2024-06-05: Tops, Tails, Tone
(If you work at FF/FFDW 🄽 links will send you to a local, editable page in the Filecoin Foundation Notion. If you are in the Filecoin ecosystem, you may be able to join the #monologue-danny Slack channel where I answer questions, take meeting bookings, talk to myself and the other voices in my head. In the glorious decentralized ocap-enabled future, such data-hoardings will be a thing of the past, but we live for now in a fallen ACL world.)
Three Things I Did At Work
1. Topped and tailed
It’s no-meeting Wednesday at the Foundation, which means I have zoom calls with those who don’t keep Sabbath instead. 7AM with the Filecoin ecosystem war room 🄽, then 5.30PM-7PM talking STFIL 🄽 with Chinese lawyers and @Jenks Guo in Australia. A lot of “hurry up and slow down” in both: trying to speed up things, but getting stuck in naturally syrupy process. Frustrating.
2. Was temporarily daunted
I’m usually very optimistic: about people, the world, the Internet, the future — you name it, I’ll give you a reason why it will all be fine. But I admit, today, the hair-tearing frustrations of actually getting stuff done and well got to me (something that I know drives a lot of people in our space crazy on a daily basis).
Talking with @Stef Magdalinski , we agreed that we’ve been in far worse work settings for that. Everybody we work with has the best of intentions, and is also trying to get things to proceed in the right direction. But working in a decentralized environment, you just don’t have the same structures, and enforcement abillities to lean on. The syrup of autonomy gets everywhere. I mean centralized systems have their own bureacratic stifling, but at least there’s comfort in process and roles and well-worn grooves. It’s like we’re all working together, to push the same string uphill. The alignment’s there, but it always feels like it’d be easier to pull in the other direction.

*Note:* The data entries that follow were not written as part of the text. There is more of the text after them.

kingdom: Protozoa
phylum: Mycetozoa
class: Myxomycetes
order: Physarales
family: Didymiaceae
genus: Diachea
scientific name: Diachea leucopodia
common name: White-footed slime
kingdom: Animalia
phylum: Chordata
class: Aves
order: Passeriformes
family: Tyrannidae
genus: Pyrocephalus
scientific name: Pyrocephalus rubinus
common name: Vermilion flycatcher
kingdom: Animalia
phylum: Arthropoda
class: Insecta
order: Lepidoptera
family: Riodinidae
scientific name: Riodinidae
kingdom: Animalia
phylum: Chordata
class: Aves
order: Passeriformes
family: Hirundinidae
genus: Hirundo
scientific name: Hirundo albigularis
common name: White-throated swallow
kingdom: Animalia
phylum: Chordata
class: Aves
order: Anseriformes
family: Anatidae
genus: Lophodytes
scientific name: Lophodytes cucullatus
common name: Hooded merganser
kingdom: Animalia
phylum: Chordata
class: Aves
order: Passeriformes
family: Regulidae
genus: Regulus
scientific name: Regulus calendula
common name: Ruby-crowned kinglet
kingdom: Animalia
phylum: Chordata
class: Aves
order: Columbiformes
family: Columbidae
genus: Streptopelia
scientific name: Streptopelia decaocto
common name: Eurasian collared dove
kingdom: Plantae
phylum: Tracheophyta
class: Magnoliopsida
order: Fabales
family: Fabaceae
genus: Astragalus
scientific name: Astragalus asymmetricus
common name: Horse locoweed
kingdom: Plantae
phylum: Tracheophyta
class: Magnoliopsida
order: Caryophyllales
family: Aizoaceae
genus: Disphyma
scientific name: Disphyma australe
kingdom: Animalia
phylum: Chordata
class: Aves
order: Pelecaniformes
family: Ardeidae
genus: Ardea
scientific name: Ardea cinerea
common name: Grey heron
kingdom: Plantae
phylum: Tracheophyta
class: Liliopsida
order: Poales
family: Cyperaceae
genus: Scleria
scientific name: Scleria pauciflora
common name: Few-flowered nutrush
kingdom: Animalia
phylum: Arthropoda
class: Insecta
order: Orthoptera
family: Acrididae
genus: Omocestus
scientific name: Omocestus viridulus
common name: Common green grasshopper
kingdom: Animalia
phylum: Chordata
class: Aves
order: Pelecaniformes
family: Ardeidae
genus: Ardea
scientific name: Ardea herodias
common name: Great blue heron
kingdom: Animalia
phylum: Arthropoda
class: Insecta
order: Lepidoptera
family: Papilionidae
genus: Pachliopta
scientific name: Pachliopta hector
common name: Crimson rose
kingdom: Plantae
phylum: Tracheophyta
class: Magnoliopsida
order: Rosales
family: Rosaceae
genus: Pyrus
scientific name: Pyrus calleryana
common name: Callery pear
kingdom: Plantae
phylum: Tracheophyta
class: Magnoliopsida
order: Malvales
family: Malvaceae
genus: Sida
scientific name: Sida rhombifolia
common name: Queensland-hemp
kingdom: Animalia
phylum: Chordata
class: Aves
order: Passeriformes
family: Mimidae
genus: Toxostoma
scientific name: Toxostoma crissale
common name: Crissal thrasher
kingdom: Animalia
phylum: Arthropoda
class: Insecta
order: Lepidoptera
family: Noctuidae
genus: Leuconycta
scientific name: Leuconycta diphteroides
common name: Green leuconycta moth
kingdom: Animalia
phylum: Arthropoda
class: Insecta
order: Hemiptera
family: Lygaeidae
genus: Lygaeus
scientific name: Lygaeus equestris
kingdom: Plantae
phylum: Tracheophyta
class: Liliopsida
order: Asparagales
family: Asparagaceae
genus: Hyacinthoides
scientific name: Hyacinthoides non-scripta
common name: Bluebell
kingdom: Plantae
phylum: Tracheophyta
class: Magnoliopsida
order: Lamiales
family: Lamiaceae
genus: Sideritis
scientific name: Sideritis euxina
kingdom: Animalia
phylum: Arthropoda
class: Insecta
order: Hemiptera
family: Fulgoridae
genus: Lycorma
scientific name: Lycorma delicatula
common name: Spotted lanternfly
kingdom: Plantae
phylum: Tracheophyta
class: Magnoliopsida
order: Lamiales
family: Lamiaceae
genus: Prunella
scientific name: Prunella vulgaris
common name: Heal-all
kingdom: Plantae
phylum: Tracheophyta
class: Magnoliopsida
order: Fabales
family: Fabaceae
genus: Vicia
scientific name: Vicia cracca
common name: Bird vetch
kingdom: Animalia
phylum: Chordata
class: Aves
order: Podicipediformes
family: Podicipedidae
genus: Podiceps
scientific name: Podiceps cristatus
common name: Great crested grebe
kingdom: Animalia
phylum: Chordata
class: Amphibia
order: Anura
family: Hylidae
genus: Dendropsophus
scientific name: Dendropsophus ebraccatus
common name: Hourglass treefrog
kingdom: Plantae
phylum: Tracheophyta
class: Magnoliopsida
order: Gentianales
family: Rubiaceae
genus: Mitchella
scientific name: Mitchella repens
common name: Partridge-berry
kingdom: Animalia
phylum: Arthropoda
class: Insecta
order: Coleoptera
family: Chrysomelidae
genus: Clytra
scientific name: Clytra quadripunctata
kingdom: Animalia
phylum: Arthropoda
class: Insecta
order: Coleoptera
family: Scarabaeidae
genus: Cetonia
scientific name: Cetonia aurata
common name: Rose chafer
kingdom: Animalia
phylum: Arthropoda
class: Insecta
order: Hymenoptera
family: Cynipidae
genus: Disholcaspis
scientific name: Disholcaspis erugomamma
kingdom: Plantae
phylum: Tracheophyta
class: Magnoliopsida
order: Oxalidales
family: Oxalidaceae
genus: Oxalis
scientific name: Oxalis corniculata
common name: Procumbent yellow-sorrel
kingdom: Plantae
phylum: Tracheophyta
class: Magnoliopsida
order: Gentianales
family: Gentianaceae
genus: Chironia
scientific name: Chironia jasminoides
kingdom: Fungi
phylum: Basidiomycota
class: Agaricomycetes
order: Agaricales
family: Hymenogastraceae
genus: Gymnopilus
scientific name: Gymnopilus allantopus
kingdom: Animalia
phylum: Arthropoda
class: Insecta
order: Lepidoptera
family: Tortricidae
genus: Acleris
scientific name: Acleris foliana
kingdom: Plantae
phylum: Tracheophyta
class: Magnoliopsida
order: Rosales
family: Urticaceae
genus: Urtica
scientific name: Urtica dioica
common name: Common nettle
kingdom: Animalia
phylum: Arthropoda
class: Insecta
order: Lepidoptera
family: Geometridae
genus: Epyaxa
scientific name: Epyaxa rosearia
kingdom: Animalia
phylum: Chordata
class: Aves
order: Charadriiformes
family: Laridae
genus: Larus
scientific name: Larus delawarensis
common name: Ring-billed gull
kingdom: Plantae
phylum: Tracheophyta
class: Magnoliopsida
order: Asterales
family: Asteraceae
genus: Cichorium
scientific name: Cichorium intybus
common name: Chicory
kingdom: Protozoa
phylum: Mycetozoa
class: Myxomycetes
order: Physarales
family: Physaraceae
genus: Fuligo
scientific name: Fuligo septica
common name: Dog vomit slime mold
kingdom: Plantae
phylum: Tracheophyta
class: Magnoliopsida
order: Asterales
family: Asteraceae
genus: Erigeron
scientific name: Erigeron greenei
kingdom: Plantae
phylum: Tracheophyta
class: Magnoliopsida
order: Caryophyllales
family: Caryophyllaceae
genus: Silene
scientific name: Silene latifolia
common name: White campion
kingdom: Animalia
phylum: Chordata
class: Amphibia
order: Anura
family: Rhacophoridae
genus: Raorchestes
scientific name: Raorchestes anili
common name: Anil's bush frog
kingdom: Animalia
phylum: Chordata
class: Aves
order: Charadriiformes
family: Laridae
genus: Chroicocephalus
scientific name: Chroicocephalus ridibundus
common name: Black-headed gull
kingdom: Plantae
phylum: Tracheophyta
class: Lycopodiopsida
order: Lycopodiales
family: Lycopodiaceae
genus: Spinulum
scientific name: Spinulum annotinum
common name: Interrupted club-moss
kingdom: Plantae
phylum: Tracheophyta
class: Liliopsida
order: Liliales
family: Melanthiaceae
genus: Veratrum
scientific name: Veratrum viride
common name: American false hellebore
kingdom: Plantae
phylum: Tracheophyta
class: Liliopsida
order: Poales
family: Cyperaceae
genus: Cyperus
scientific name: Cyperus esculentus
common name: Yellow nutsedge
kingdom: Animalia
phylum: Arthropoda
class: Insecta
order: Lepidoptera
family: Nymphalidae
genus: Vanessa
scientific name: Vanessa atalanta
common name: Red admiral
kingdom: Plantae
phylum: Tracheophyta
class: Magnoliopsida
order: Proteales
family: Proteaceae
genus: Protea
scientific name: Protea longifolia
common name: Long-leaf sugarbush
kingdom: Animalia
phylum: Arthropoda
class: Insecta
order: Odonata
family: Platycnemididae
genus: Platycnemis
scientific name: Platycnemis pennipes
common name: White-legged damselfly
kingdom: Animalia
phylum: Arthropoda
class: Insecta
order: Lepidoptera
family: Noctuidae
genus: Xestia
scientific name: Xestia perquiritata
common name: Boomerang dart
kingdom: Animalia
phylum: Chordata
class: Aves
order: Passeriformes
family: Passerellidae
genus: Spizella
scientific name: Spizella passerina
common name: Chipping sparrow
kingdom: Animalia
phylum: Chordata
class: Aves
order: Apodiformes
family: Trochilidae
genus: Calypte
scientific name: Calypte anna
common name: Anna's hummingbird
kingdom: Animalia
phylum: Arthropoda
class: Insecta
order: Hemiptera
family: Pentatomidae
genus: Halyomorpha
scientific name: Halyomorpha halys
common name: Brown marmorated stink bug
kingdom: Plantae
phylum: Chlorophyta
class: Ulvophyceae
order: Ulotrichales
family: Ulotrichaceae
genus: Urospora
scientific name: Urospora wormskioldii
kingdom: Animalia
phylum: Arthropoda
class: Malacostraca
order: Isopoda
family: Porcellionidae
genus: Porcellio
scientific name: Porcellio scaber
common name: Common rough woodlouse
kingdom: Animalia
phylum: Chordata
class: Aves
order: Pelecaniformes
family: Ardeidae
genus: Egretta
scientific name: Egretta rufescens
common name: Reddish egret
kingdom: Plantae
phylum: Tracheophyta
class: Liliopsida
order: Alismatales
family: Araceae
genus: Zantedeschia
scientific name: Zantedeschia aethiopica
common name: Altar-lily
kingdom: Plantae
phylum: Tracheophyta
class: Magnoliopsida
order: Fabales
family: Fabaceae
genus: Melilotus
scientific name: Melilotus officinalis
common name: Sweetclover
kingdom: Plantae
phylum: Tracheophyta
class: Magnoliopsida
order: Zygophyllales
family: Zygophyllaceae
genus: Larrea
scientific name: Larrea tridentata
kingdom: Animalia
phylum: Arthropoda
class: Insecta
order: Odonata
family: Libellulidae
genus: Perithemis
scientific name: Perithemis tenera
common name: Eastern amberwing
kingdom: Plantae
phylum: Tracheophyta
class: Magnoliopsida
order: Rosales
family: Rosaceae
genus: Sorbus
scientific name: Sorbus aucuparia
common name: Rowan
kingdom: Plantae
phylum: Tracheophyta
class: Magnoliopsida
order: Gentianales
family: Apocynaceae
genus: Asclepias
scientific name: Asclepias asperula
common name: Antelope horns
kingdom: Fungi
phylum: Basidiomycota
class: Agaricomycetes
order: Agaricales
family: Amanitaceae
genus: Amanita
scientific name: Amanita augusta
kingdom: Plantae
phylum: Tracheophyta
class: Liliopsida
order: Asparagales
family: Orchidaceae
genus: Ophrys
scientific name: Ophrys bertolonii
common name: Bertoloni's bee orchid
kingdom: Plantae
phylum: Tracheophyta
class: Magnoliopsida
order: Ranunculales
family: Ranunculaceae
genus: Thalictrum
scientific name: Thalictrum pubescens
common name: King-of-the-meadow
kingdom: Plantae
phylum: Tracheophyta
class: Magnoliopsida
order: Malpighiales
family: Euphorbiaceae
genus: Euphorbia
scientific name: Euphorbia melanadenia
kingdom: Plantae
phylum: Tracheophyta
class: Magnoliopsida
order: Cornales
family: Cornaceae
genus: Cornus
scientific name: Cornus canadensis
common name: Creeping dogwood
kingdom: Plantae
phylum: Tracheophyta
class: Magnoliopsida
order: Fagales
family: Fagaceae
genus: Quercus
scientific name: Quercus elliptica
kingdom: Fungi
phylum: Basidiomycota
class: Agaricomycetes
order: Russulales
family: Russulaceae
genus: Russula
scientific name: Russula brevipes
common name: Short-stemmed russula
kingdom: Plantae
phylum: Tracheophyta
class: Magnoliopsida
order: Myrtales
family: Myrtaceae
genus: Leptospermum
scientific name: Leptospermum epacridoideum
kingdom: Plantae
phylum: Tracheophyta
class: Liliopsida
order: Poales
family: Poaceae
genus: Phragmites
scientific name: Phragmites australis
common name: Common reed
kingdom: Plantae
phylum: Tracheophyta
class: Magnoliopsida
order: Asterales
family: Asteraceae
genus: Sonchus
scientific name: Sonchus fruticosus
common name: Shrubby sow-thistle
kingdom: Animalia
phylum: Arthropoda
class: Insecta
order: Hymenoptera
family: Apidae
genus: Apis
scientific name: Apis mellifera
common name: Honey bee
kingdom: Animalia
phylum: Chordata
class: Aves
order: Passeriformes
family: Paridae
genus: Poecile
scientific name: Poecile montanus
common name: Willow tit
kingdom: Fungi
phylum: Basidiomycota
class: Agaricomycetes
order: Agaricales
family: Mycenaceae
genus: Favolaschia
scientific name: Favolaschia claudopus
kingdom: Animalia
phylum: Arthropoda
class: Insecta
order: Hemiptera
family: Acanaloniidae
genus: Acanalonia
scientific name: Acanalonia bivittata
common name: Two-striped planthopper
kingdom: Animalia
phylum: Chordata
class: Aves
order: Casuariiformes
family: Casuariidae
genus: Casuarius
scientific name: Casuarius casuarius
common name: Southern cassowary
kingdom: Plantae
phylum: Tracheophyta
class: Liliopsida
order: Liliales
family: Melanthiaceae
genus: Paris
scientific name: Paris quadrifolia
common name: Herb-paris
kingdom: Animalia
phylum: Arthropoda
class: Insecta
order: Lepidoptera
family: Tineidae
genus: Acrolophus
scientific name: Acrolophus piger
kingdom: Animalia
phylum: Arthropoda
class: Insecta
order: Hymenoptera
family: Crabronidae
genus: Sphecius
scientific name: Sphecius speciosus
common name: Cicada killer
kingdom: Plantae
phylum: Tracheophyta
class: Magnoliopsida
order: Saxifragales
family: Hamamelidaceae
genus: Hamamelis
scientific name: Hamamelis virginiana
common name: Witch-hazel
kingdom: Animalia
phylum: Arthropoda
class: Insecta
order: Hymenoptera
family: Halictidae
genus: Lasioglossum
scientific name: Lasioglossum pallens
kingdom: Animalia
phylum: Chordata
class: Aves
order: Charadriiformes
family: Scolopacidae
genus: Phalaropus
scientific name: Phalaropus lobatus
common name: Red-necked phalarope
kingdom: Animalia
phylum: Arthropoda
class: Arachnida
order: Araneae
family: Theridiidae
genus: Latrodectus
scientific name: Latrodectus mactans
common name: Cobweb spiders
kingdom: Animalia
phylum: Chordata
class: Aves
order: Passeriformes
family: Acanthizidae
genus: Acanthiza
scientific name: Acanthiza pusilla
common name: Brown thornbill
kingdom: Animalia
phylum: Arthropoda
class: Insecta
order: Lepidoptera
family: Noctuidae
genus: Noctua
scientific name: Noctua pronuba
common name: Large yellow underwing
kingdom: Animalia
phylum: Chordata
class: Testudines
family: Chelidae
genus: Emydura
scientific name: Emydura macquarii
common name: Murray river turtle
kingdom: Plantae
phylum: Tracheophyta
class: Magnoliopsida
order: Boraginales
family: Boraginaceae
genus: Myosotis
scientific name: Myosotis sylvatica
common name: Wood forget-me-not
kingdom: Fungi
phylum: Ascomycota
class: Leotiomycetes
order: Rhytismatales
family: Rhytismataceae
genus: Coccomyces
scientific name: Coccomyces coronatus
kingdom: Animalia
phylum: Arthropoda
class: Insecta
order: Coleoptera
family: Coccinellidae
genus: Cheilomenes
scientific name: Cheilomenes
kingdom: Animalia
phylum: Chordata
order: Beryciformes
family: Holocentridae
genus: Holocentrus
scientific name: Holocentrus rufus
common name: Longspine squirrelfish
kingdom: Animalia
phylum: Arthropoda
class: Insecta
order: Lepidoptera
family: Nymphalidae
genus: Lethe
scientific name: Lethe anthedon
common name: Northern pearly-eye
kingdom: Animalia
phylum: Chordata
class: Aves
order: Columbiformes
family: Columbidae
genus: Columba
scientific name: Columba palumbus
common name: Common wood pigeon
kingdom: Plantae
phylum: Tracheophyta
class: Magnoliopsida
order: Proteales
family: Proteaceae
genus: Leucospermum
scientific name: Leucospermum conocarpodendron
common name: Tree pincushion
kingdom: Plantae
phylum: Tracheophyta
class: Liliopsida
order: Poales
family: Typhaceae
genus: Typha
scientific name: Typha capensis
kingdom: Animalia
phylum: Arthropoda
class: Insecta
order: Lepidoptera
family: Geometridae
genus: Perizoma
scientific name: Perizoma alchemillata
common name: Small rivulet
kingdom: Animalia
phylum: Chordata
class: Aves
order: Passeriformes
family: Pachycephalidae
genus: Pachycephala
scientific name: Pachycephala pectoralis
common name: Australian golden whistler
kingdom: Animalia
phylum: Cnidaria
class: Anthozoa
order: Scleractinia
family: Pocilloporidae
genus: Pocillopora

3. Tried to set the right mood
I enjoy reading Daniel Norman 🄽 ‘s writing — for instance, this piece on local-first and IPFS. He’s the IPFS developer advocate, but look how humble and upfront he is about IPFS’ challenges right now. Striking the right tone like this is hard: too optimistic, and you slip into just misleading others. Too pessimistic, and you’re equally inaccurate, and dispiriting too. The failure mode I am trying to avoid is to be optimistic in public and pessimistic in private. I think Daniel strikes a good middle ground, and he’s an inspiration to me on that.
TIL
- My old pal Matt Webb 🄽 has been building a Home AI Simulator — wiring up an LLM to a simulation of an automated home, and seeing what weird emergent behavior crops up. It’s a great way to get a better understanding of what current AI can and can’t do, without just hurling it out there and (optimistically) selling it as doing everything. Well, until the AI starts wondering whether it’s living in a simulation. Matt’s detailed write-up.
Links Du Jour
- Susie Bright is a San Francisco icon. Mostly known in my generation as a boundary-busting 80s sex positive feminist writer, but I had no idea that was Susie after she settled down. Before that she had an entire other past life in the radical communist, anti-racist world of the 70s, which she is reminiscing about on Substack. Here’s her latest piece on her gun history — rebelling against pacifist parents and learning to carry, arming up with the Black Panthers and to fight racism, having cops and union members of the Klan aim guns at her… all (American) life is in here.